### Work instructions
Would you print the records below word for word, without the pictures?

* * * *

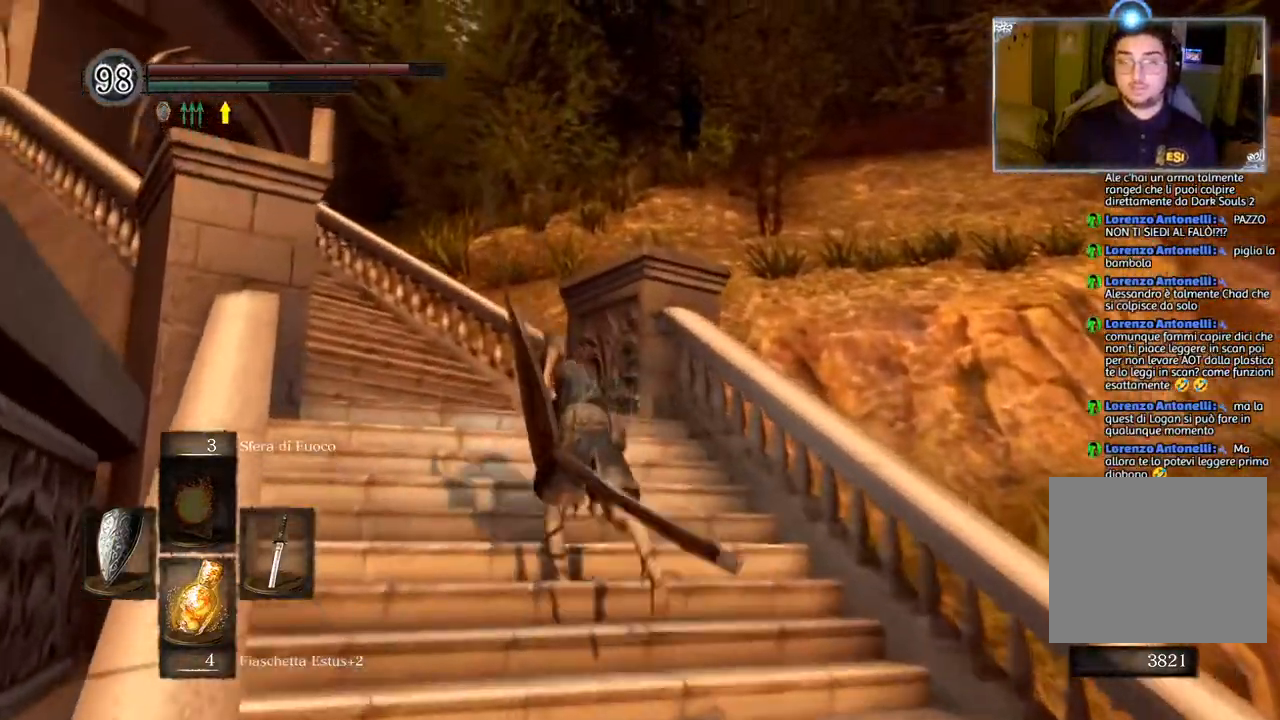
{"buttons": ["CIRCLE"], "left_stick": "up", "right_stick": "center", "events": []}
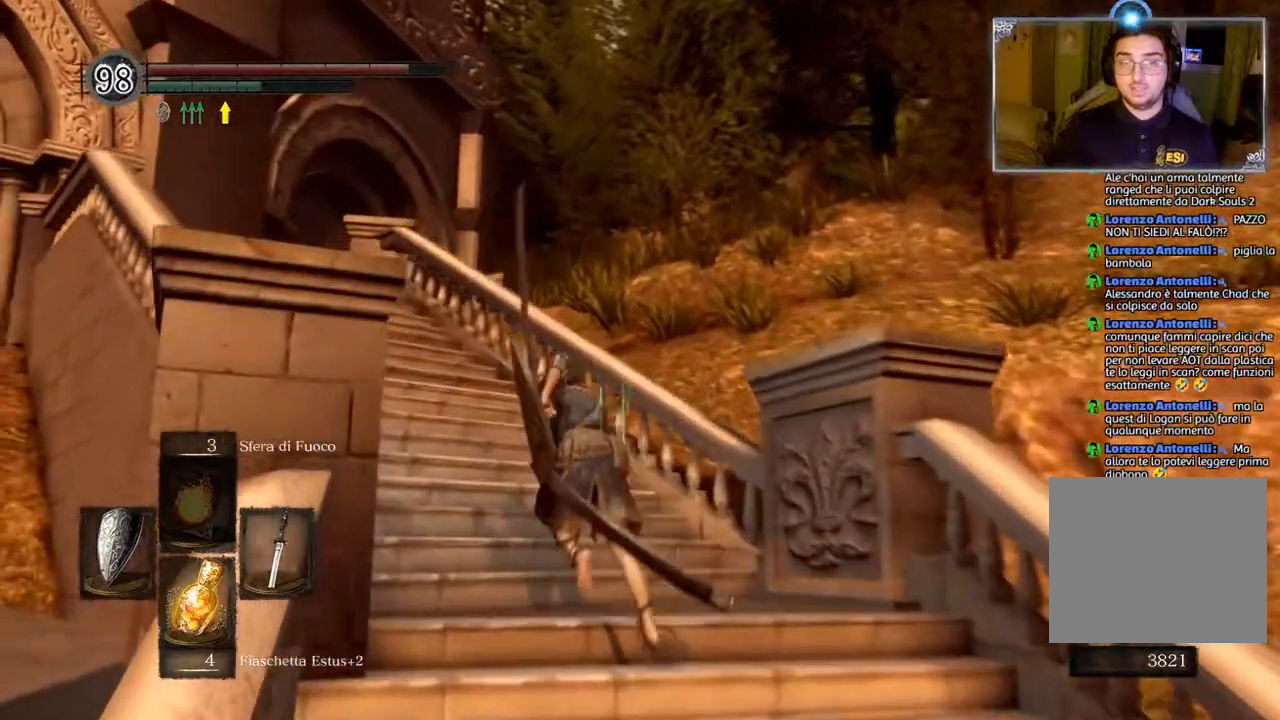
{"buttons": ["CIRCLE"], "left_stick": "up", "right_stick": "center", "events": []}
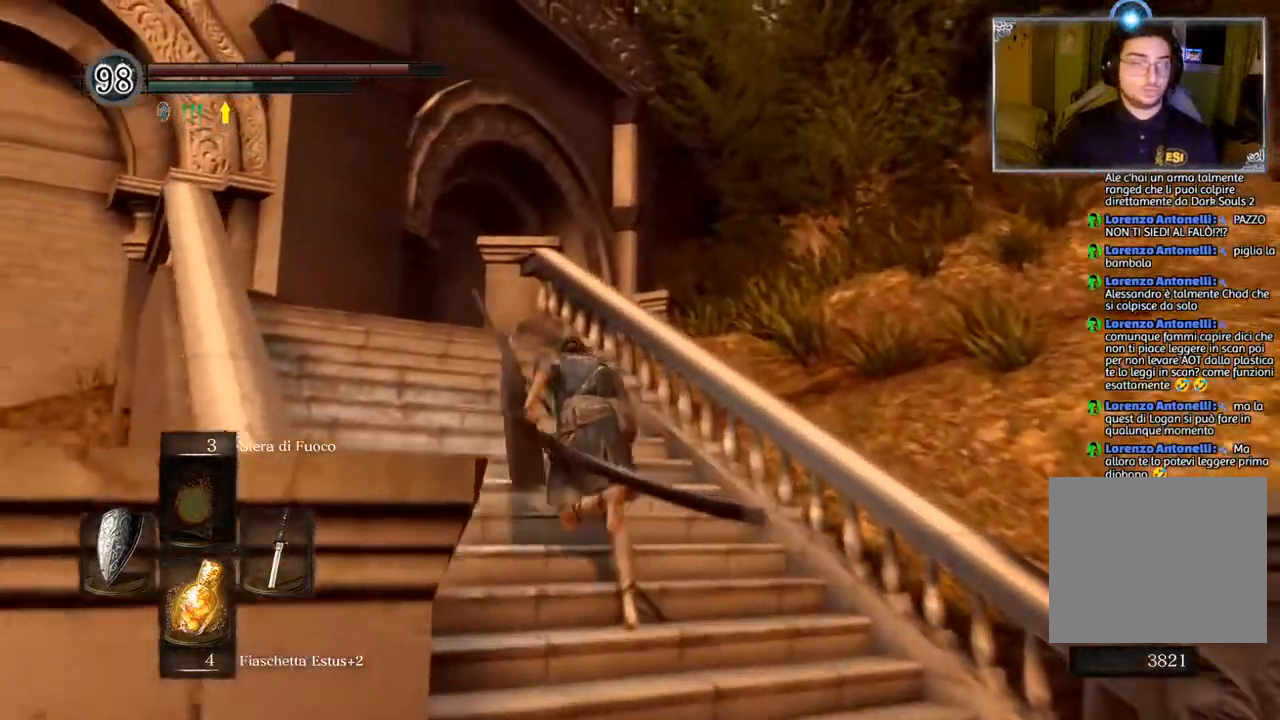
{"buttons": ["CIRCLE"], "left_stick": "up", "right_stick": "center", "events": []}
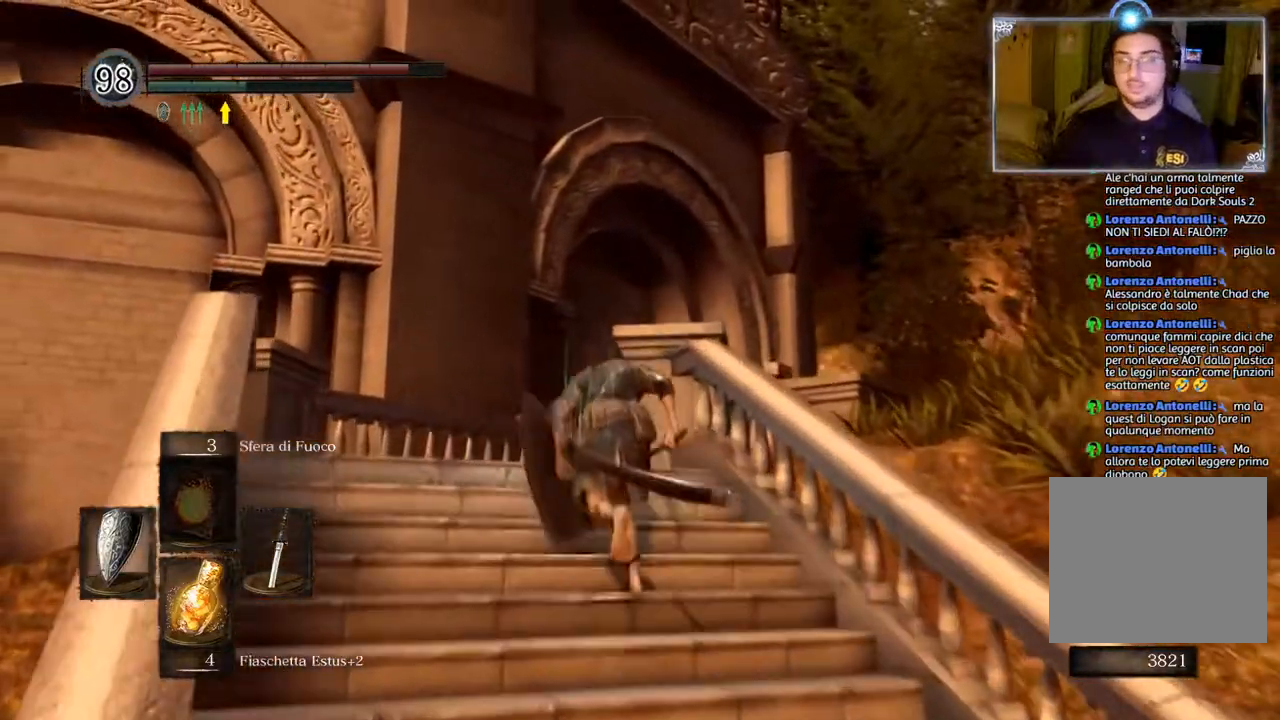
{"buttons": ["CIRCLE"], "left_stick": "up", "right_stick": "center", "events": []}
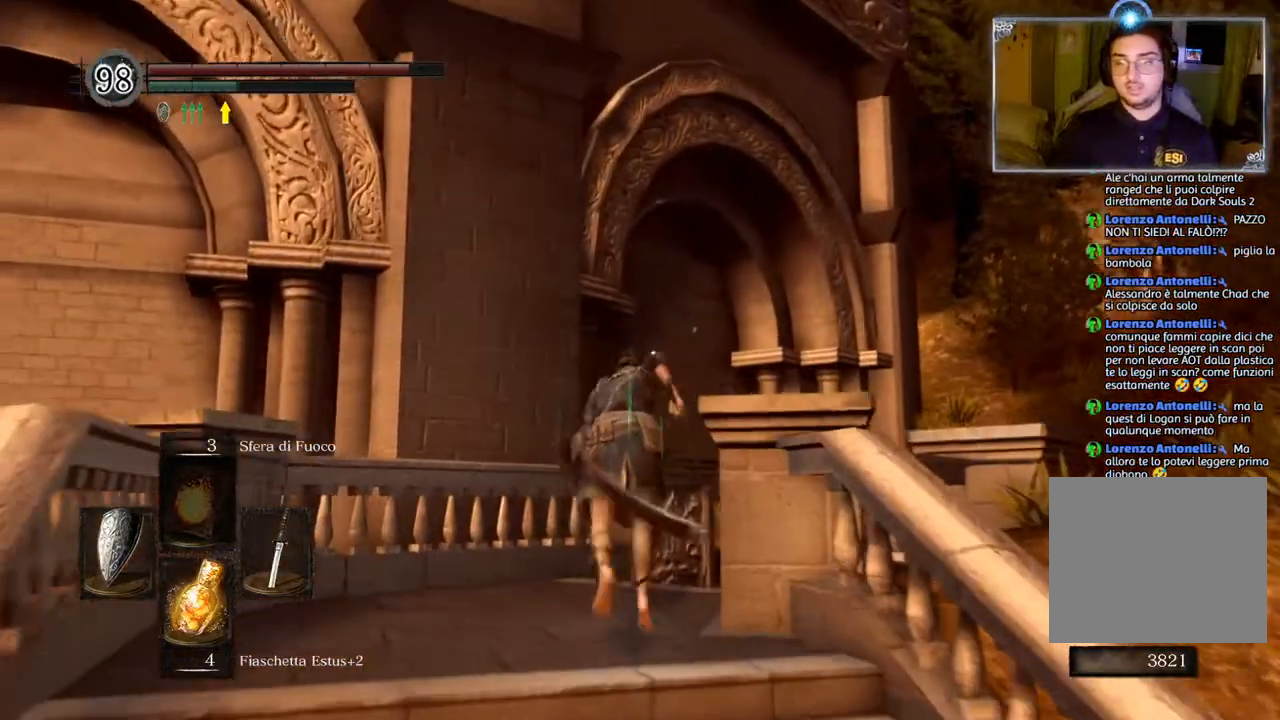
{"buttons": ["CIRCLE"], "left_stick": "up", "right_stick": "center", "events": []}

* * * *

### Result for this exercise
{"buttons": ["CIRCLE"], "left_stick": "up", "right_stick": "center", "events": []}
{"buttons": ["CIRCLE"], "left_stick": "up", "right_stick": "center", "events": []}
{"buttons": ["CIRCLE"], "left_stick": "up", "right_stick": "center", "events": []}
{"buttons": ["CIRCLE"], "left_stick": "up", "right_stick": "center", "events": []}
{"buttons": ["CIRCLE"], "left_stick": "up", "right_stick": "center", "events": []}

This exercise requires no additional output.